What were the results of the study?
Of the 379 children in the Copenhagen study, 105 (28%) developed eczema before their first birthday. Information about pets present in the home at time of birth showed that 265 homes (75%) did not have a pet, 38 (11%) had a cat, 37 (11%) had a dog, and 11 (3%) had both. Information on pet ownership was not available for 28 children.
The blood samples showed that 38 children (10%) had mutations in the FLG gene and had provided information about pet ownership. Babies with an FLG mutation were about two to three times as likely to develop eczema in the first year of their life than those without the mutation. However, after this age, there was no significant increase in the risk of developing eczema with the mutations.
Of the 503 children in the Manchester study, 187 (37%) were reported by their parents to have developed eczema; 50 (10%) had mutations in the FLG gene. It made similar findings with regards to the increased risk of eczema with the FLG mutations.
Children with the mutation who were exposed to cats were more likely to develop eczema in both studies. However, the extent of this risk differed, with risk increasing about 11-fold in the Copenhagen study, compared with about 4-fold in the Manchester study. Exposure to cats among children without the FLG mutation did not affect the risk of developing eczema. Although exposure to dogs reduced the risk of eczema in the Copenhagen study, this reduction did not quite reach significance after other factors were taken into account. There was no association between dog ownership and eczema in the Manchester study. Exposure to mite allergens did not significantly alter the risk of eczema, regardless of the presence or absence of the FLG mutation in either study.
What interpretations did the researchers draw from these results?
The researchers concluded that the two groups had shown an interaction between the FLG mutation and exposure to cats from birth in the risk of developing eczema in the first year of life. They suggest that individuals with the FLG mutation “may need to avoid cats but not dogs in early life.”
What does the NHS Knowledge Service make of this study?
This study has some limitations, which should be taken into account when interpreting its results:
- As with all studies of this type, where people self-elect into groups rather than being randomly allocated, there may be differences between the groups other than the exposures of interest responsible for the results. This study did not assess or adjust for any confounding factors that might affect the risk of developing eczema.
- Some of the analyses were based on very small numbers of children, which can make the results more susceptible to chance.
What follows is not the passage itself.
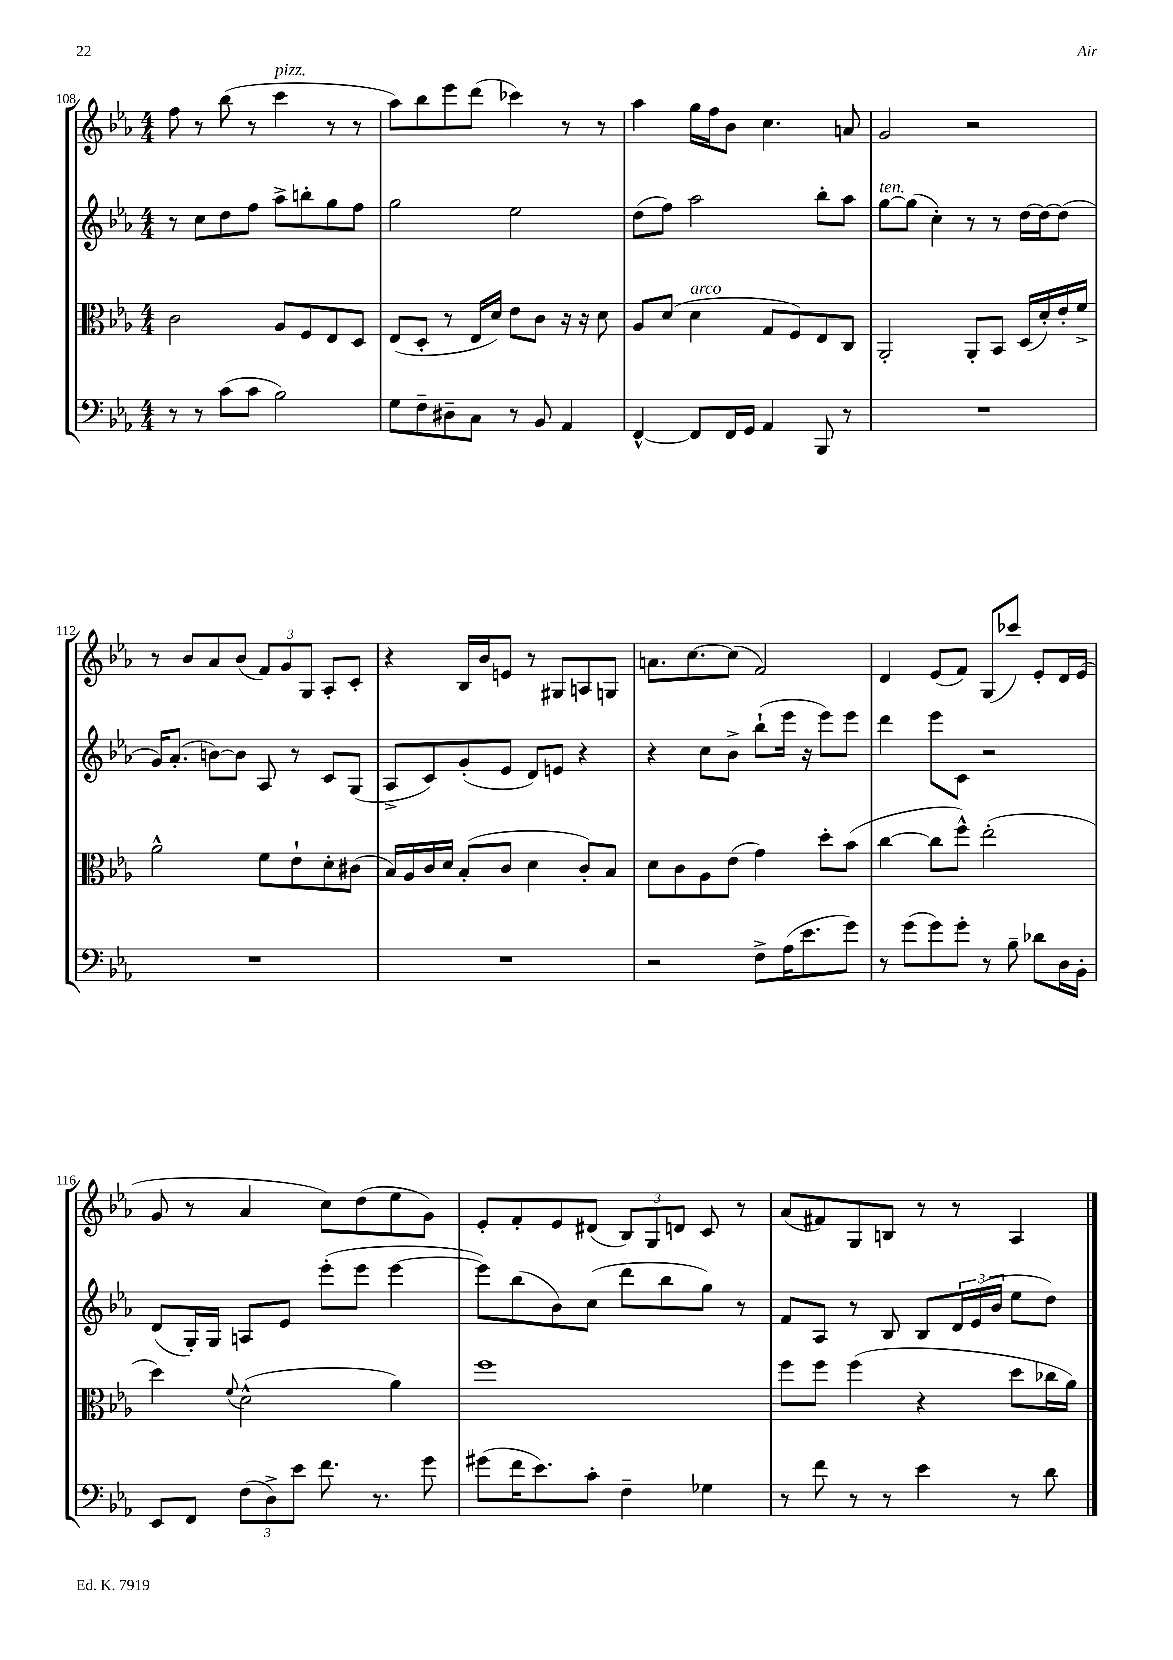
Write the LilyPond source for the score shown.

For example, in the Copenhagen study, only five children with eczema had a cat in their home and carried an FLG mutation.
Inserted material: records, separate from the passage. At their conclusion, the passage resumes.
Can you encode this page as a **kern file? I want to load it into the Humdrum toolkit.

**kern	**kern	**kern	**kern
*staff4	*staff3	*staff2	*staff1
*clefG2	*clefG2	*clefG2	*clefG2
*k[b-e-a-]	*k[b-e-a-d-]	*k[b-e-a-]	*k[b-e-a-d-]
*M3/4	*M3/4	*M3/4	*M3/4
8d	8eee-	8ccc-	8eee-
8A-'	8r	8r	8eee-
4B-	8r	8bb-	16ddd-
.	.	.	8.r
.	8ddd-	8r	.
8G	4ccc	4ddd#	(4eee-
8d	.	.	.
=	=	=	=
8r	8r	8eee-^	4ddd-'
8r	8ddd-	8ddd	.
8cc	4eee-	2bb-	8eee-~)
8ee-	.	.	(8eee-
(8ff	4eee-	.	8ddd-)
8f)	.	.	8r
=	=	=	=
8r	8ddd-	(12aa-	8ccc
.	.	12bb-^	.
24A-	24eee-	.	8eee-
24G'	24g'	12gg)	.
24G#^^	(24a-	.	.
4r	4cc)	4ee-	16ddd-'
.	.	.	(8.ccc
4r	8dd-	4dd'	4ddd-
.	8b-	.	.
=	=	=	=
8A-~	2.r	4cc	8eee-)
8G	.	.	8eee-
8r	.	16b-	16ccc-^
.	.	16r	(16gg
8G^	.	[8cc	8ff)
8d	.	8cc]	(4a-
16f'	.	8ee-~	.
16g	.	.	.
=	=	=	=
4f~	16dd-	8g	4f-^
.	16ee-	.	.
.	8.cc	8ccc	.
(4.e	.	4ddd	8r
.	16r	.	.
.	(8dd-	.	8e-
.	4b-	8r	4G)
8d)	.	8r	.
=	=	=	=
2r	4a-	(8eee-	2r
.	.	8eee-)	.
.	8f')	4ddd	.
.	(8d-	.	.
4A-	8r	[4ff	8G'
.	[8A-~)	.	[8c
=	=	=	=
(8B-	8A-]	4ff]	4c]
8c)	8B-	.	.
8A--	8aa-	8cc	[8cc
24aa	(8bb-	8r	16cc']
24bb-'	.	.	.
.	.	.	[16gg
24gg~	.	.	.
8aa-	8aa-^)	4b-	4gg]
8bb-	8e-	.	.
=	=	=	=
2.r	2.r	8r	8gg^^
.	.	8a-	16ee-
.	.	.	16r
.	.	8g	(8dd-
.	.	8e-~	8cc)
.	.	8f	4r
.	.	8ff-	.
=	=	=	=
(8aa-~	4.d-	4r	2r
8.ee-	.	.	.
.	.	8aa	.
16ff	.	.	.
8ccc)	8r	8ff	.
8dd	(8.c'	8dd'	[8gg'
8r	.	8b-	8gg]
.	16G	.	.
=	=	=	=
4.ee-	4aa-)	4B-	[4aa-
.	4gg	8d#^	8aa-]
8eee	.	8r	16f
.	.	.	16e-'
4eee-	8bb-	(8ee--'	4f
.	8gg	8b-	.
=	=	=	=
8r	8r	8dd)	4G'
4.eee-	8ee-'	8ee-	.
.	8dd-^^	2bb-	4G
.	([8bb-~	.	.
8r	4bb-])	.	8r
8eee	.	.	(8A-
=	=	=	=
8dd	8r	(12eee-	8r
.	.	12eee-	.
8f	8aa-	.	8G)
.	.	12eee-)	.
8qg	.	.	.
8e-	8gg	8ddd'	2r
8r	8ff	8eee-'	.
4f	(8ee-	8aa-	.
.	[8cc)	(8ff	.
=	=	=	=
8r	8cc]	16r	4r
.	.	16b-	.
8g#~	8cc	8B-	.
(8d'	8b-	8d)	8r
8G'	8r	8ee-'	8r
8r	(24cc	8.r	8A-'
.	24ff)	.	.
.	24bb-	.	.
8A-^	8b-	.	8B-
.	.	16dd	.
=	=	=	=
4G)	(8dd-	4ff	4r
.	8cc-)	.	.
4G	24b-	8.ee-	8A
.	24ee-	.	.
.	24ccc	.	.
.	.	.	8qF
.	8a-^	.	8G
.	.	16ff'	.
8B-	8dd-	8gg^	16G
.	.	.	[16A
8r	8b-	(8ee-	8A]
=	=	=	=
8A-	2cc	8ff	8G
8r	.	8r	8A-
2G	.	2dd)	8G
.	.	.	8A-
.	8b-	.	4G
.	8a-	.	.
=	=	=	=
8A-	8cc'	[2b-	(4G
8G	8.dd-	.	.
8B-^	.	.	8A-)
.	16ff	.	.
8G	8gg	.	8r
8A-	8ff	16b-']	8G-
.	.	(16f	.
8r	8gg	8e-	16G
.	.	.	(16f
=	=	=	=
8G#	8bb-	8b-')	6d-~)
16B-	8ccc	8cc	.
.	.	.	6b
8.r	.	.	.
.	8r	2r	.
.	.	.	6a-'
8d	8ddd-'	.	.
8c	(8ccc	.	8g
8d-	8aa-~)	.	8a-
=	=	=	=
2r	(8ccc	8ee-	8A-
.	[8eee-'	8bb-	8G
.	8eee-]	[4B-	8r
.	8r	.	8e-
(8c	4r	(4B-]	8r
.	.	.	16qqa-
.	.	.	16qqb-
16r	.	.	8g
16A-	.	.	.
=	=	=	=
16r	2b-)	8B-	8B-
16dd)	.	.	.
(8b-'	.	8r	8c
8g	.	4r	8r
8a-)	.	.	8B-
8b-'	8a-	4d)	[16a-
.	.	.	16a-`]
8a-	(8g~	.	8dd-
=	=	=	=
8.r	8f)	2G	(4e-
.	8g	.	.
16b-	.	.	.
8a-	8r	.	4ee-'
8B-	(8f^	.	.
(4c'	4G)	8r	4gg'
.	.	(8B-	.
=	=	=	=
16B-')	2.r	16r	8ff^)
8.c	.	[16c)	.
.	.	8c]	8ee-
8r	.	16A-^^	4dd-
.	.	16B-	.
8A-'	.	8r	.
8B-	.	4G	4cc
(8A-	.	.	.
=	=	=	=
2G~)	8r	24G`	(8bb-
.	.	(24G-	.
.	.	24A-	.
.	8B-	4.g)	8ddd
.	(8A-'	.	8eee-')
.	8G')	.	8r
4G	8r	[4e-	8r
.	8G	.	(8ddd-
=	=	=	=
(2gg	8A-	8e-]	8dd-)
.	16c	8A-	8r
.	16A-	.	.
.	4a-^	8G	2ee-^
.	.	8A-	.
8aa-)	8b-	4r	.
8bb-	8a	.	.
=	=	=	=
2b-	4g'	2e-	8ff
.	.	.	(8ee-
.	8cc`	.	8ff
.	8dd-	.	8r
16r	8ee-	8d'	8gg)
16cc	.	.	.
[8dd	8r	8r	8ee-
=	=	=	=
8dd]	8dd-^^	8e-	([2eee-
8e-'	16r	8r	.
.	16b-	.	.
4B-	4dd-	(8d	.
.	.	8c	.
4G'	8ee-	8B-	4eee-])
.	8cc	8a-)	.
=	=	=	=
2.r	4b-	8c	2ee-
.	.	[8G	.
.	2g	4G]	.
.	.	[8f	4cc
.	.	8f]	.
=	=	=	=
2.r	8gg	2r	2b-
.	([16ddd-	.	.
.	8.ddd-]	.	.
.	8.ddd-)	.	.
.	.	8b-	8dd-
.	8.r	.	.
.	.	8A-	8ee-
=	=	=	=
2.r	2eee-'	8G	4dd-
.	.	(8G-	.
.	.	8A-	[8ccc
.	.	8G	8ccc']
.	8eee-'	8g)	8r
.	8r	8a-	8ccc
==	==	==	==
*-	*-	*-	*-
- The Manchester and Copenhagen studies used slightly different methods, therefore their results may not be comparable.
- It is not clear whether the assessments of eczema were carried out blinded to either genetic status or pet exposure status. This may have affected the results.
- The FLG mutation is estimated to account for about 11% of cases of eczema. Therefore, these findings will not apply to the majority of people with eczema.
In light of these limitations, the results should be interpreted with caution. Although they indicate a potential interaction between genes and environment, the exact amount by which the co-existence of FLG mutations and cat ownership increases the risk of developing eczema in early life is unclear. Further studies will be required to confirm these findings and quantify this risk.
Sir Muir Gray adds...
The logic is good, but don’t kill the cat yet.